The analysts noted that earnings could be impacted as inflation and fuel prices rise, while the cargo business, which had been a star during the Covid-19 pandemic years, normalises in 2023.
Some also highlighted risks associated with SIA’s investment in Air India.
Nevertheless, CGS-CIMB raised SIA’s target price to $6.14 from $5.97, and forecast higher full-year earnings of $2.14 billion, up from $1.89 billion.
Meanwhile, Morgan Stanley kept its “buy” call on the stock at a target price of $6.15, and retained its forecast of the company’s earnings for the year ending March 30, 2023, at $1.31 billion.
The analysts’ reports were floated a day after SIA reported record profit for the nine months to Dec 31, 2022,
The airline posted a net profit of $628 million for its October-December 2022 third quarter for the 2022/2023 financial year, which ends in March 2023.
Earnings for the nine months between April and December 2022 came in at a record $1.56 billion.
The figures were 12.7 per cent up from the previous year’s third-quarter profit of $557 million, and a reversal from the $752 million loss during the April-December 2021 period.
Still, Citi maintained a “sell” call on the stock, citing risks from SIA’s involvement in Air India.
“We highlight again our view that SIA’s Air India associate is likely a short-to-mid-term drag on financials, but this will improve in the long term, especially if shareholders’ funding is less of an issue,” wrote analysts Kaseedit Choonawat and Lu Xi.
Following the merger of its 49 per cent-held Indian carrier Vistara with Air India (its partner Tata Group holds 51 per cent), SIA is investing $360 million for a 25.1 per cent stake in the enlarged Indian carrier, which has options to buy 370 planes on top of the 470 on firm order with Airbus as announced a week ago.
Despite the “sell” call, Citi retained its full-year earnings forecast for SIA at $1.11 billion.
CLSA noted that the results were above expectations due to higher traffic and lower fuel costs over the April-December 2022 period, but retained its “sell” call at a target price of $5.50. It had a net profit forecast of $1.39 billion for the full year.

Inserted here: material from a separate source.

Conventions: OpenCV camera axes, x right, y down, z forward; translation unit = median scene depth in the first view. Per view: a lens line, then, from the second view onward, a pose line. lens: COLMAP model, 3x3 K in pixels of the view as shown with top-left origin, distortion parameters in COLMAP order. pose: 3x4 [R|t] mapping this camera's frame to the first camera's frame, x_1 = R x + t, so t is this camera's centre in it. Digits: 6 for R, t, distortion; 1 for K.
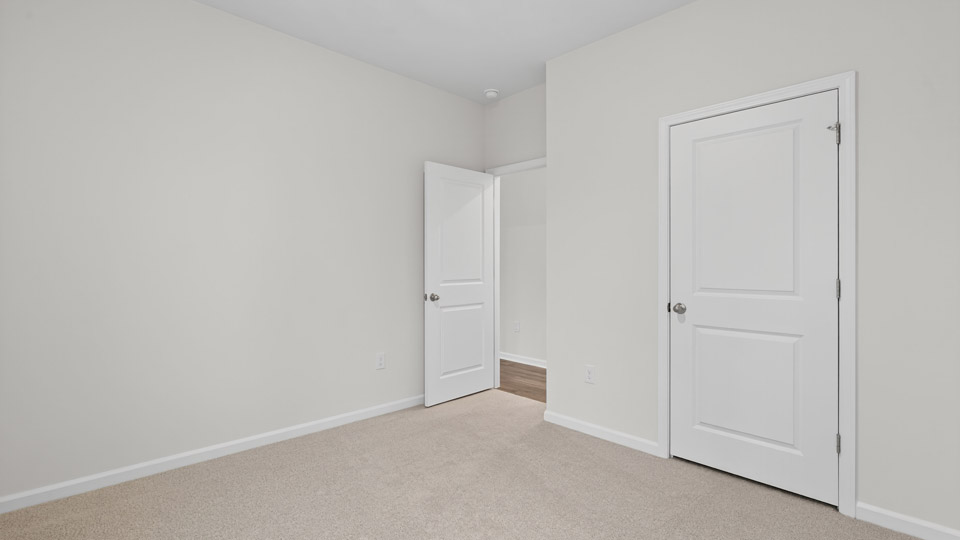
lens RADIAL K [[439.1, 0, 480.0], [0, 439.1, 270.0], [0, 0, 1]] dist [0.000029, 0.000031]
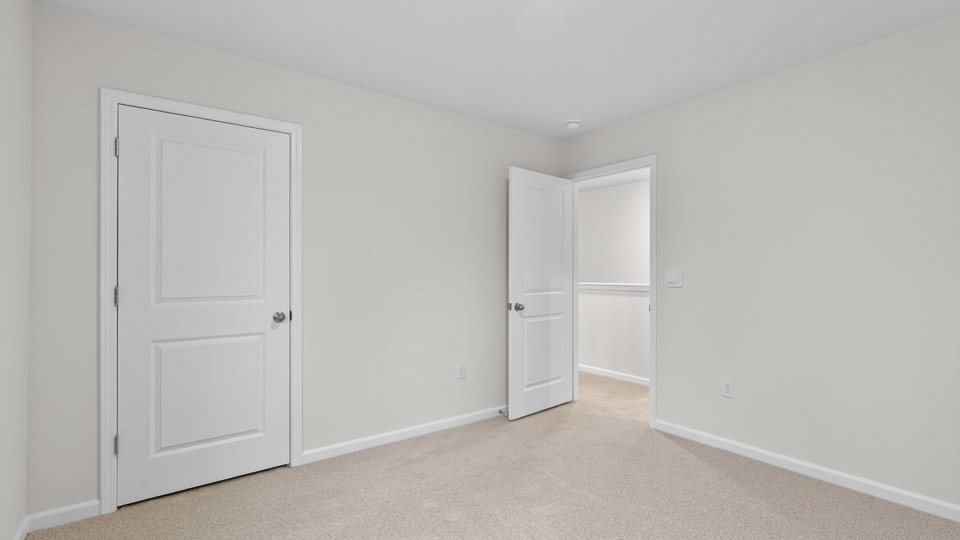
lens RADIAL K [[414.2, 0, 480.0], [0, 414.2, 270.0], [0, 0, 1]] dist [-0.001367, -0.000662]
pose [[0.163229, 0.000478, 0.986588, -0.233214], [0.013293, 0.999908, -0.002684, -0.006320], [-0.986499, 0.013552, 0.163208, 0.221749]]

Meanwhile, Credit Suisse had an “underperform” on SIA, citing a decline in cargo performance during the January-March 2023 fiscal fourth quarter and a moderation in passenger yield amid rising competition.
The report touched on Air India’s large aircraft order and the risk of continued capital injections in future, elevated cost ramp-ups and earnings pressure in the near-medium term as Air India pursues transformation.
Credit Suisse retained its “sell” recommendation and target price of $4.70, but raised its net profit forecast for the financial year ending March 30, 2023, to $1.93 billion from $1.57 billion.
UBS maintained its “hold” call on SIA, citing solid passenger revenue, but noted that this was somewhat offset by weaker cargo. While maintaining a neutral rating, it raised its price target to $6 from $5.70, and also raised its earnings forecast for the full year to $1.89 billion, from $1.2 billion.
SIA’s stock closed at $5.77 at the end of Wednesday.